When reached by Loudoun Now, Flannery elaborated on Thomas’ actions at the Sept. 16 SWCD meeting. Flannery claims that Thomas said she was “uncomfortable in a room full of white people” and called both Flannery and his wife Holly, who serves as an associate director at the SWCD, racists and liars. That exchange came after Flannery said he encouraged her to change the emphasis of her campaign from one about race to the matters that come before the SWCD.
Flannery said he has heard from several elected officials and private citizens throughout Loudoun County that they have had similar interactions with Thomas.
“I have talked to public officials and private persons and when she does not get her way she calls them a liar and a racist,” he said.
Flannery says, as a veteran of both the legal industry and political scene, he can handle the criticism, but said he is upset that Thomas’ charges have cast his colleagues on the SWCD in an undeserved negative light.
Both candidates have seen their show of public support on social media for the recent back-and-forth, including Thomas’ predecessor as Loudoun NAACP president. Phillip Thompson, immediate past president of the Loudoun NAACP, has said he intends to file a lawsuit against the SWCD in response to an initial FOIA request that he filed the day of Flannery’s post, Sept. 17. He has since filed a second request with a narrower scope after the SWCD FOIA representative responded that the cost to fulfill his original request would be in excess of $10,000 for the information he sought and the time to compile it. That information included a copy of the board’s budget from the last three years; the names and addresses of grant recipients; expenditures; and information on diversity and equity programs. His second request, which has not yet been answered, narrowed the scope of the request to focus on the diversity and equity programs.

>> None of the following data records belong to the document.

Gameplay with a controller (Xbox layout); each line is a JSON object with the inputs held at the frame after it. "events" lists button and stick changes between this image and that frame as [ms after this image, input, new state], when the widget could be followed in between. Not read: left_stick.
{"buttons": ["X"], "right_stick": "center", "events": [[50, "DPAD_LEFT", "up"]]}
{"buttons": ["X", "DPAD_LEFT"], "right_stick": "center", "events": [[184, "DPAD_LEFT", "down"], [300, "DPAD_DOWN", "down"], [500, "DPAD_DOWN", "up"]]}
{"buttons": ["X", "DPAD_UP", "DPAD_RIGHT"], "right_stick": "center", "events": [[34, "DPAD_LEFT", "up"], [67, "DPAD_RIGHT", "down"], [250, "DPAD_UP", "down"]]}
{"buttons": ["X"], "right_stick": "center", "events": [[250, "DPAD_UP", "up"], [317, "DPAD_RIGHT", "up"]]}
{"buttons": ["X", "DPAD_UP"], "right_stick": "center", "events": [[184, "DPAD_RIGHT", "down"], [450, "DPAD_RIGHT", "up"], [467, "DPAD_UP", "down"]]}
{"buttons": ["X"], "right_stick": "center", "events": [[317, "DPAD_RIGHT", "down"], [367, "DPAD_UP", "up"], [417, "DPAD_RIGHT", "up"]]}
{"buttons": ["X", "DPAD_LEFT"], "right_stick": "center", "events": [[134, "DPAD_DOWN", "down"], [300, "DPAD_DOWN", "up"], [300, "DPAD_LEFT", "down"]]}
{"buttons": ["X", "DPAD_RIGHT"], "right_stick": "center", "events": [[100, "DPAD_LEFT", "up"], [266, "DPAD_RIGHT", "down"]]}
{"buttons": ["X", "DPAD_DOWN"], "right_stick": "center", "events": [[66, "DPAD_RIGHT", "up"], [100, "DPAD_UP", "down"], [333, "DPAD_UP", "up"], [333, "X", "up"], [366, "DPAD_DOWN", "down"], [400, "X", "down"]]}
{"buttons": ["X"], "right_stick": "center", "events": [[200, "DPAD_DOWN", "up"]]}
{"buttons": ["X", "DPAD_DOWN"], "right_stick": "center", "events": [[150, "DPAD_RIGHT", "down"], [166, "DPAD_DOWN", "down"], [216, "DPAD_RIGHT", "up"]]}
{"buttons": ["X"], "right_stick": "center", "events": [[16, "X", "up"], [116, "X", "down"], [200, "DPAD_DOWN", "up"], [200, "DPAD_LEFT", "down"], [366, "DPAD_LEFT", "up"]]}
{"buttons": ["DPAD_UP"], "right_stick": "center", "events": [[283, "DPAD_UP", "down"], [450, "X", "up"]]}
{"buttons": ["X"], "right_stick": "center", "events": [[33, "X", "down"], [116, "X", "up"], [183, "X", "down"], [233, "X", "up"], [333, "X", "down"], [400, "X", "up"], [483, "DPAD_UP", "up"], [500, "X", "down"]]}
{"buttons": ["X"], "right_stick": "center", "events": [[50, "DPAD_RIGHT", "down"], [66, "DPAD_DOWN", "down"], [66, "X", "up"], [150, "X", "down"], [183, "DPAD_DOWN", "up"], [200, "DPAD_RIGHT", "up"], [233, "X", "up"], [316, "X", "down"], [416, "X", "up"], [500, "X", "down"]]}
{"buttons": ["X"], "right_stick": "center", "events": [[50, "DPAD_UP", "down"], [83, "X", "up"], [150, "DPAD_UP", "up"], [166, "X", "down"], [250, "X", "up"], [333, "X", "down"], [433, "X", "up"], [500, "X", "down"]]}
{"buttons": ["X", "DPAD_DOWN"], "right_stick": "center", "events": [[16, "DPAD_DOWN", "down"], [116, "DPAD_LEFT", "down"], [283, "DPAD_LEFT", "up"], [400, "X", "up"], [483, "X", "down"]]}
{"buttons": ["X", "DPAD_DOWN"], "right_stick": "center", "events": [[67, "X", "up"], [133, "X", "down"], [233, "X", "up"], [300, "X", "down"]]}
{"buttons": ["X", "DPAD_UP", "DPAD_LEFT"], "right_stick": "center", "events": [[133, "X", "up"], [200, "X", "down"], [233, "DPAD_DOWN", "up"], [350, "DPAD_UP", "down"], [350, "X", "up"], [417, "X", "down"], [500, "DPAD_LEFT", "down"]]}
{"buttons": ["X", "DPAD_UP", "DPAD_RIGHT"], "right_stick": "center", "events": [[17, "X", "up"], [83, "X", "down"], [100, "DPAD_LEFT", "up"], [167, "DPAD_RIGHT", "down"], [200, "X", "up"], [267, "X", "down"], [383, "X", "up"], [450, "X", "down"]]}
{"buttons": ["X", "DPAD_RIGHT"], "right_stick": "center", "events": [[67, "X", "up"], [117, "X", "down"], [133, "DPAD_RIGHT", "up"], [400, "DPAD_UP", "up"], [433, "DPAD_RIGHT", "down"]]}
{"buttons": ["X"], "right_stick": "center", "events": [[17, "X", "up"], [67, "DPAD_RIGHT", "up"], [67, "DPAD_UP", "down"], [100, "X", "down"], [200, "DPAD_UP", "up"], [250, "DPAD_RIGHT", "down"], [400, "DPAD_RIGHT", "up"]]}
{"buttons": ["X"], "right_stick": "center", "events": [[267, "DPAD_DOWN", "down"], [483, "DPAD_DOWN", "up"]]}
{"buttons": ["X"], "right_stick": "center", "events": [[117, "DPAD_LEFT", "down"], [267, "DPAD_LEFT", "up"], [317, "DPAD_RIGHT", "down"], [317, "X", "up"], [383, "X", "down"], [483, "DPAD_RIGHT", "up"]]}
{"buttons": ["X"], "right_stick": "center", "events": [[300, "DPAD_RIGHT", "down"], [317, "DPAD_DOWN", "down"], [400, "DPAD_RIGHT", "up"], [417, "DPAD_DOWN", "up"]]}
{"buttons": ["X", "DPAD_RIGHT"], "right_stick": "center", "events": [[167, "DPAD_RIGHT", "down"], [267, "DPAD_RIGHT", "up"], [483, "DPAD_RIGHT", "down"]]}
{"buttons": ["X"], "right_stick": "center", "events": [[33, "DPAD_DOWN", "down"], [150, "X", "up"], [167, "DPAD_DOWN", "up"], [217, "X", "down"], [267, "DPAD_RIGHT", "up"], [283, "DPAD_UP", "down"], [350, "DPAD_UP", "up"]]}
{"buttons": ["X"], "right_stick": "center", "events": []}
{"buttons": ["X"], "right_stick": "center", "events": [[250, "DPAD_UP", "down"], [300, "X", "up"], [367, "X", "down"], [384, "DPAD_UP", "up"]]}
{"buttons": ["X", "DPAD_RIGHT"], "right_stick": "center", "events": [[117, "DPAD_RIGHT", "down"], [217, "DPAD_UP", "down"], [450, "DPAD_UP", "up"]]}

“The way John responded to Pastor Michelle in such a way was over the top,” he explained in his reasoning in seeking the FOIA request. “The question becomes what’s going on. Are you hiding something?”
Flannery emphasized there is nothing to hide and believes the FOIA requests are a time-consuming attempt at finding something to justify their accusations against the SWCD.
Editor’s Note: The original version of this story that appeared in this week’s newspaper did not include direct comments from John Flannery. As he was reached after the newspaper’s deadline, his comments have been added to this online article.